Come sottolinea Electronic Frontier Foundation in una nota pubblicata nelle scorse ore, Apple assieme a DropBox si è finalmente e ufficialmente aggiunta a quelli del Digital Due Process, un gruppo che si prefigge lo scopo di esercitare pressioni sul Congresso per ottenere una maggiore tutela della privacy della propria utenza. Le leggi USA attualmente in vigore sulla materia, infatti, risultano antiquate ed estremamente lacunose.
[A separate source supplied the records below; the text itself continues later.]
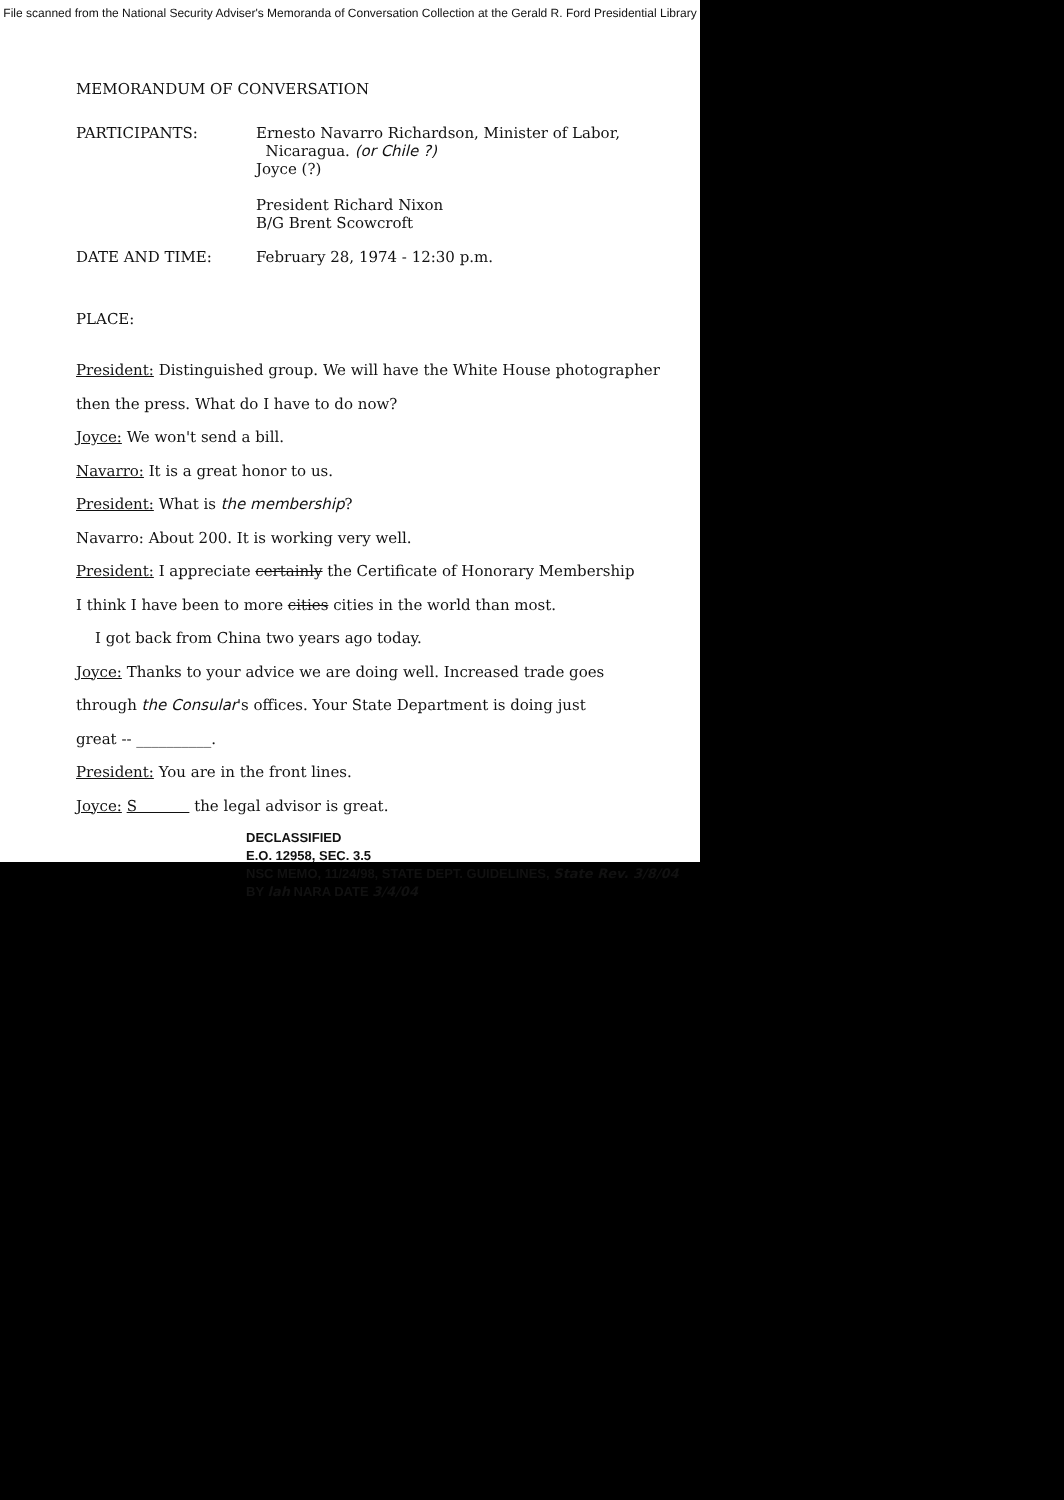File scanned from the National Security Adviser's Memoranda of Conversation Collection at the Gerald R. Ford Presidential Library
MEMORANDUM OF CONVERSATION
PARTICIPANTS: Ernesto Navarro Richardson, Minister of Labor,
Nicaragua. (or Chile ?)
Joyce (?)
President Richard Nixon
B/G Brent Scowcroft
DATE AND TIME: February 28, 1974 - 12:30 p.m.
PLACE:
President: Distinguished group. We will have the White House photographer
then the press. What do I have to do now?
Joyce: We won't send a bill.
Navarro: It is a great honor to us.
President: What is the membership?
Navarro: About 200. It is working very well.
President: I appreciate certainly the Certificate of Honorary Membership
I think I have been to more cities cities in the world than most.
I got back from China two years ago today.
Joyce: Thanks to your advice we are doing well. Increased trade goes
through the Consular's offices. Your State Department is doing just
great -- __________.
President: You are in the front lines.
Joyce: S the legal advisor is great.
DECLASSIFIED
E.O. 12958, SEC. 3.5
NSC MEMO, 11/24/98, STATE DEPT. GUIDELINES, State Rev. 3/8/04
BY lah NARA DATE 3/4/04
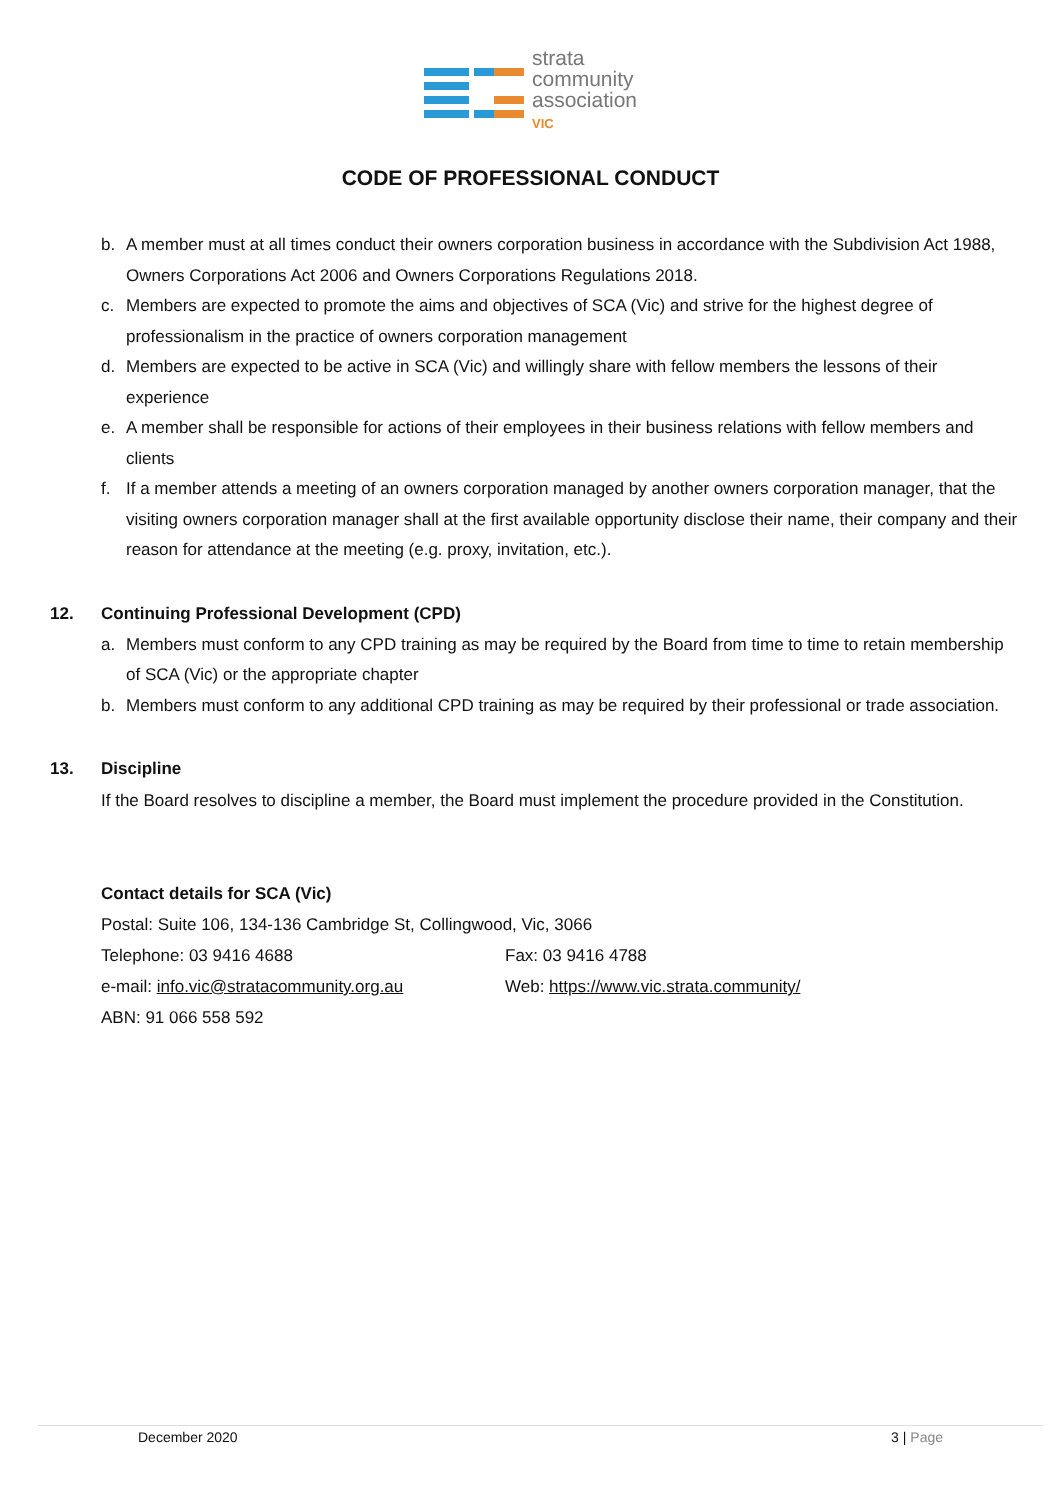strata
community
association
VIC
CODE OF PROFESSIONAL CONDUCT
b. A member must at all times conduct their owners corporation business in accordance with the Subdivision Act 1988, Owners Corporations Act 2006 and Owners Corporations Regulations 2018.
c. Members are expected to promote the aims and objectives of SCA (Vic) and strive for the highest degree of professionalism in the practice of owners corporation management
d. Members are expected to be active in SCA (Vic) and willingly share with fellow members the lessons of their experience
e. A member shall be responsible for actions of their employees in their business relations with fellow members and clients
f. If a member attends a meeting of an owners corporation managed by another owners corporation manager, that the visiting owners corporation manager shall at the first available opportunity disclose their name, their company and their reason for attendance at the meeting (e.g. proxy, invitation, etc.).
12. Continuing Professional Development (CPD)
a. Members must conform to any CPD training as may be required by the Board from time to time to retain membership of SCA (Vic) or the appropriate chapter
b. Members must conform to any additional CPD training as may be required by their professional or trade association.
13. Discipline
If the Board resolves to discipline a member, the Board must implement the procedure provided in the Constitution.
Contact details for SCA (Vic)
Postal: Suite 106, 134-136 Cambridge St, Collingwood, Vic, 3066
Telephone: 03 9416 4688 Fax: 03 9416 4788
e-mail: info.vic@stratacommunity.org.au Web: https://www.vic.strata.community/
ABN: 91 066 558 592
December 2020 3 | Page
Le richieste mosse dalla Digital Due Process, soprattutto secondo i canoni della nostra giurisprudenza, suonano assolutamente auspicabili, per non dire scontate. Il problema consiste nel fatto che negli Stati Uniti spesso si riesce a ottenere dati sensibili sugli utenti muovendo le leve giuste e soprattutto senza un regolare mandato. Non a caso, le leggi più recenti sulla materia – ovvero la Electronic Communications Privacy Act (ECPA) – risalgono praticamente al pleistocene dell’informatica:
«L’ECPA è stata approvata dal Congresso nel 1986, prima che il World Wide Web fosse perfino inventato e quando i telefoni cellulari rappresentavano una rarità. Eppure anche oggi l’ECPA rappresenta la legge primaria che regolamenta i tempi e le modalità di accesso delle forze dell’ordine alle informazioni personali e alle comunicazioni private degli utenti conservate da provider come Google, Facebook, il gestore telefonico o l’ISP.»
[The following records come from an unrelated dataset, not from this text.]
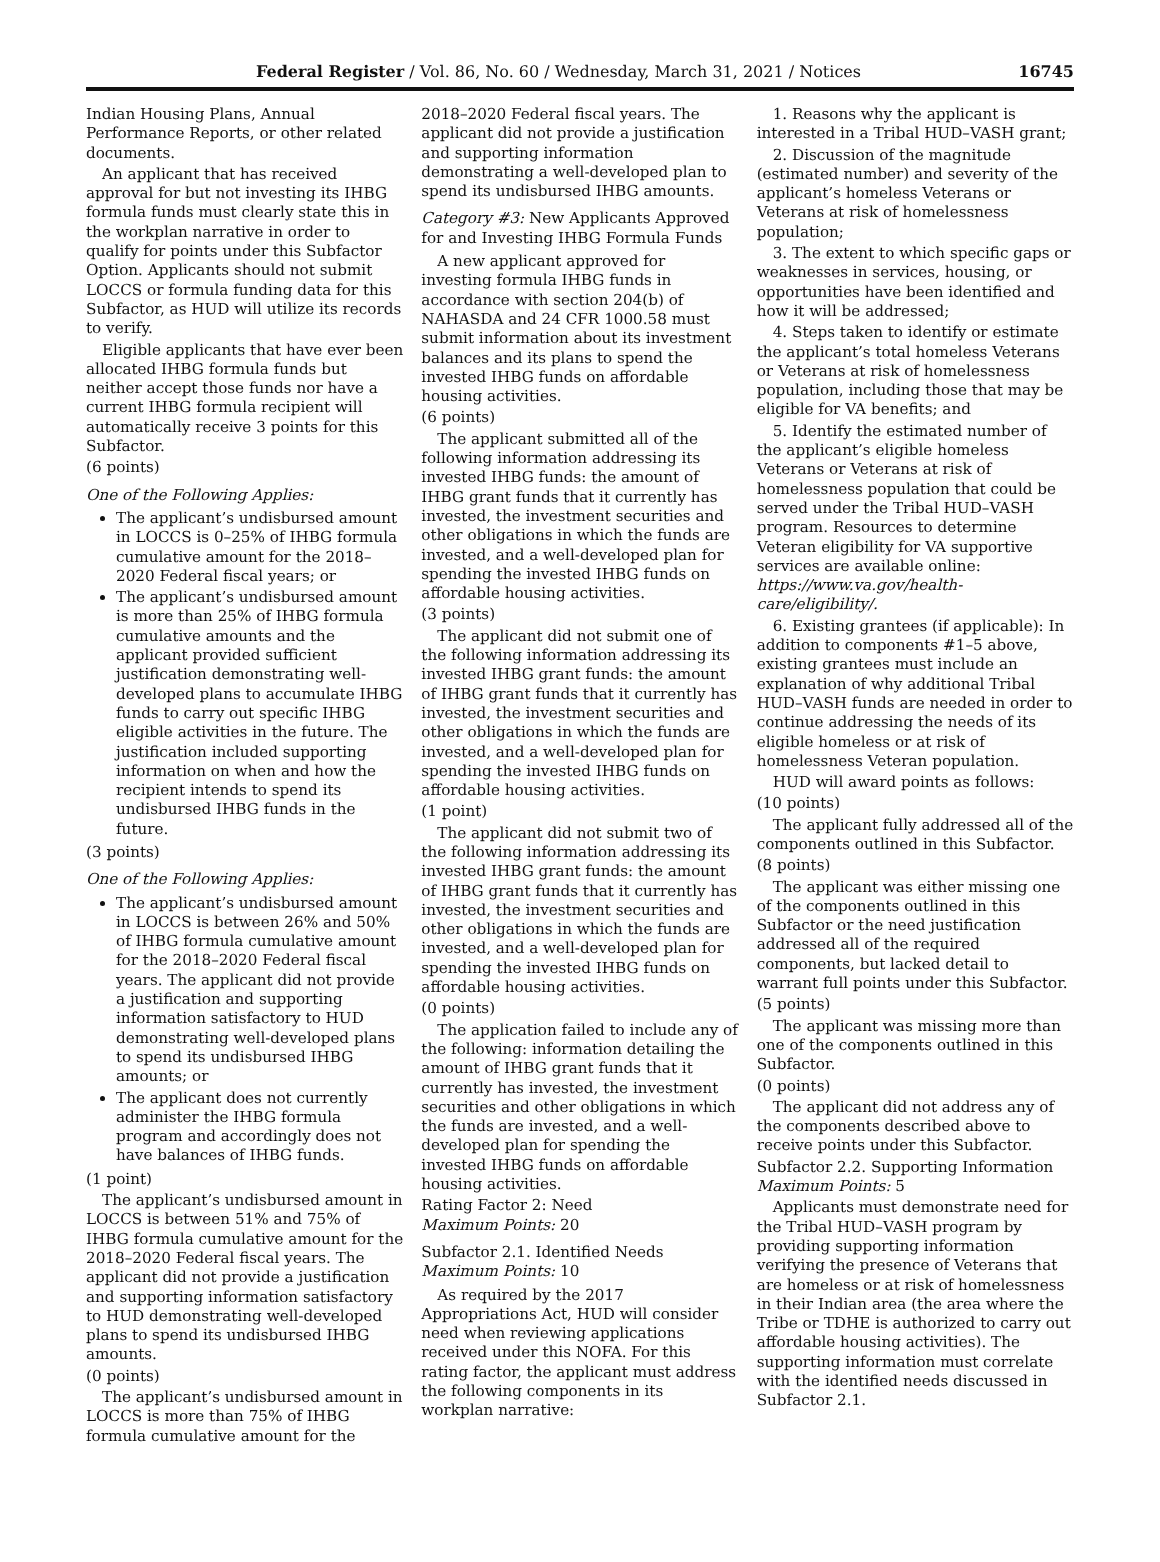Federal Register / Vol. 86, No. 60 / Wednesday, March 31, 2021 / Notices 16745
Indian Housing Plans, Annual Performance Reports, or other related documents.
An applicant that has received approval for but not investing its IHBG formula funds must clearly state this in the workplan narrative in order to qualify for points under this Subfactor Option. Applicants should not submit LOCCS or formula funding data for this Subfactor, as HUD will utilize its records to verify.
Eligible applicants that have ever been allocated IHBG formula funds but neither accept those funds nor have a current IHBG formula recipient will automatically receive 3 points for this Subfactor.
(6 points)
One of the Following Applies:
The applicant’s undisbursed amount in LOCCS is 0–25% of IHBG formula cumulative amount for the 2018–2020 Federal fiscal years; or
The applicant’s undisbursed amount is more than 25% of IHBG formula cumulative amounts and the applicant provided sufficient justification demonstrating well-developed plans to accumulate IHBG funds to carry out specific IHBG eligible activities in the future. The justification included supporting information on when and how the recipient intends to spend its undisbursed IHBG funds in the future.
(3 points)
One of the Following Applies:
The applicant’s undisbursed amount in LOCCS is between 26% and 50% of IHBG formula cumulative amount for the 2018–2020 Federal fiscal years. The applicant did not provide a justification and supporting information satisfactory to HUD demonstrating well-developed plans to spend its undisbursed IHBG amounts; or
The applicant does not currently administer the IHBG formula program and accordingly does not have balances of IHBG funds.
(1 point)
The applicant’s undisbursed amount in LOCCS is between 51% and 75% of IHBG formula cumulative amount for the 2018–2020 Federal fiscal years. The applicant did not provide a justification and supporting information satisfactory to HUD demonstrating well-developed plans to spend its undisbursed IHBG amounts.
(0 points)
The applicant’s undisbursed amount in LOCCS is more than 75% of IHBG formula cumulative amount for the
2018–2020 Federal fiscal years. The applicant did not provide a justification and supporting information demonstrating a well-developed plan to spend its undisbursed IHBG amounts.
Category #3: New Applicants Approved for and Investing IHBG Formula Funds
A new applicant approved for investing formula IHBG funds in accordance with section 204(b) of NAHASDA and 24 CFR 1000.58 must submit information about its investment balances and its plans to spend the invested IHBG funds on affordable housing activities.
(6 points)
The applicant submitted all of the following information addressing its invested IHBG funds: the amount of IHBG grant funds that it currently has invested, the investment securities and other obligations in which the funds are invested, and a well-developed plan for spending the invested IHBG funds on affordable housing activities.
(3 points)
The applicant did not submit one of the following information addressing its invested IHBG grant funds: the amount of IHBG grant funds that it currently has invested, the investment securities and other obligations in which the funds are invested, and a well-developed plan for spending the invested IHBG funds on affordable housing activities.
(1 point)
The applicant did not submit two of the following information addressing its invested IHBG grant funds: the amount of IHBG grant funds that it currently has invested, the investment securities and other obligations in which the funds are invested, and a well-developed plan for spending the invested IHBG funds on affordable housing activities.
(0 points)
The application failed to include any of the following: information detailing the amount of IHBG grant funds that it currently has invested, the investment securities and other obligations in which the funds are invested, and a well-developed plan for spending the invested IHBG funds on affordable housing activities.
Rating Factor 2: Need
Maximum Points: 20
Subfactor 2.1. Identified Needs
Maximum Points: 10
As required by the 2017 Appropriations Act, HUD will consider need when reviewing applications received under this NOFA. For this rating factor, the applicant must address the following components in its workplan narrative:
1. Reasons why the applicant is interested in a Tribal HUD–VASH grant;
2. Discussion of the magnitude (estimated number) and severity of the applicant’s homeless Veterans or Veterans at risk of homelessness population;
3. The extent to which specific gaps or weaknesses in services, housing, or opportunities have been identified and how it will be addressed;
4. Steps taken to identify or estimate the applicant’s total homeless Veterans or Veterans at risk of homelessness population, including those that may be eligible for VA benefits; and
5. Identify the estimated number of the applicant’s eligible homeless Veterans or Veterans at risk of homelessness population that could be served under the Tribal HUD–VASH program. Resources to determine Veteran eligibility for VA supportive services are available online: https://www.va.gov/health-care/eligibility/.
6. Existing grantees (if applicable): In addition to components #1–5 above, existing grantees must include an explanation of why additional Tribal HUD–VASH funds are needed in order to continue addressing the needs of its eligible homeless or at risk of homelessness Veteran population.
HUD will award points as follows:
(10 points)
The applicant fully addressed all of the components outlined in this Subfactor.
(8 points)
The applicant was either missing one of the components outlined in this Subfactor or the need justification addressed all of the required components, but lacked detail to warrant full points under this Subfactor.
(5 points)
The applicant was missing more than one of the components outlined in this Subfactor.
(0 points)
The applicant did not address any of the components described above to receive points under this Subfactor.
Subfactor 2.2. Supporting Information
Maximum Points: 5
Applicants must demonstrate need for the Tribal HUD–VASH program by providing supporting information verifying the presence of Veterans that are homeless or at risk of homelessness in their Indian area (the area where the Tribe or TDHE is authorized to carry out affordable housing activities). The supporting information must correlate with the identified needs discussed in Subfactor 2.1.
In pratica, le società custodi dei nostri dati sanno benissimo che in futuro, col Cloud Computing, avranno sempre maggiore rilevanza; e sono ben coscienti di avere fra le mani quantità inimmaginabili di dati personali che il governo potrebbe ottenere con relativo poco sforzo. Così, nel tentativo di prevenire tentazioni che rischiano di compromettere sul nascere un business miliardario, pretendono rassicurazioni a norma di legge che tutelino quel patrimonio fintanto che un giudice non ne richieda l’accesso per motivi di indagine e sicurezza nazionale. In pratica, con un regolare mandato.
Ma c’è molto di più. Il Digital Due Process al legislatore chiede sostanzialmente un ammodernamento globale del testo di legge. Le aree grige infatti spaziano dalle mail alla ricerca istantanea, per finire poi con la questione più delicata di tutte, ovvero le funzionalità di geolocalizzazione degli smartphone moderni, spesso abusate dagli investigatori con tecniche “poco chiare.”
Si tratta in ultima istanza di un’ottima notizia per gli utenti a stelle ma un pochino anche per noialtri. Se non altro perché ora sappiamo che intenzioni hanno quelli che nei prossimi anni gestiranno sui propri server la nostra intera vita digitale.